I have done a variety of craft, but I have never done quilting. In fact, I have never even thought of trying the craft.

Quilting seems to require a lot of precision and commitment. People make large throws, bedspreads and table runners. I always found it daunting. This is certainly a skill you develop with lots of practice, and I have great respect to quilters.

But I wanted to make something using this patchwork method; a small play mat for my Hare and tortoise set.

I made a knitted version a couple of years ago for Knit Now magazine.

This one. It is one of my favorite.



I found very stretchy white fabric in my stash and decided to sew some bunnies with it. For tortoise, I am using felt.

I tried my first sample. I thought it worked well.


Then, made the whole lot for the game.


Now, I needed a mat. This is where quilting come into play.

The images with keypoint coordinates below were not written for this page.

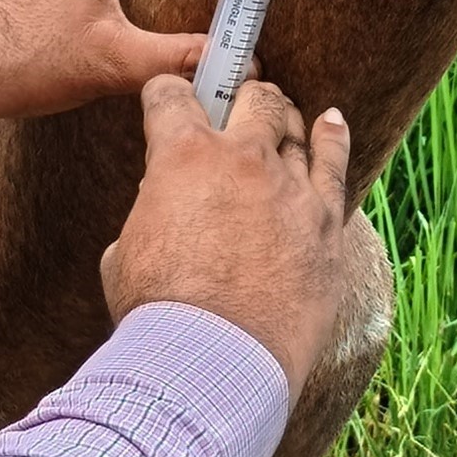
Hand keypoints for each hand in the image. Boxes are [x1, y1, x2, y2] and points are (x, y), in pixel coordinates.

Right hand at [99, 70, 357, 393]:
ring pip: (292, 126)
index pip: (170, 96)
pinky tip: (331, 122)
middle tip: (235, 102)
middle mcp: (241, 157)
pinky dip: (332, 137)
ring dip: (281, 117)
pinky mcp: (325, 221)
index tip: (167, 101)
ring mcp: (289, 186)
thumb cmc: (158, 316)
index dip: (165, 95)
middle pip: (249, 96)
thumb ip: (147, 219)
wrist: (212, 363)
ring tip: (278, 115)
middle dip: (238, 93)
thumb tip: (160, 215)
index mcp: (182, 156)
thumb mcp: (123, 255)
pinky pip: (333, 164)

Did I have any idea how I should do this? Not at all. I watched YouTube and got a basic idea. It is a very small mat, it cannot be too difficult or is it?

Yes, it is small, but you do need a lot of patience and precision. I did simple maths wrong at some places and I had to pick stitches and sew again. What I found extremely helpful was the fabric roller cutter that I invested just for this project. I don’t know how I manage without it. It was a star buy.

After some trials and errors, I came up with this.

I know, I know, it is far from perfect, but I shouldn’t be too harsh on myself. This is my very first patchwork and I even used sewing machine for it.

And my animals look happy on it.


It is good to go out of your comfort zone and try something new.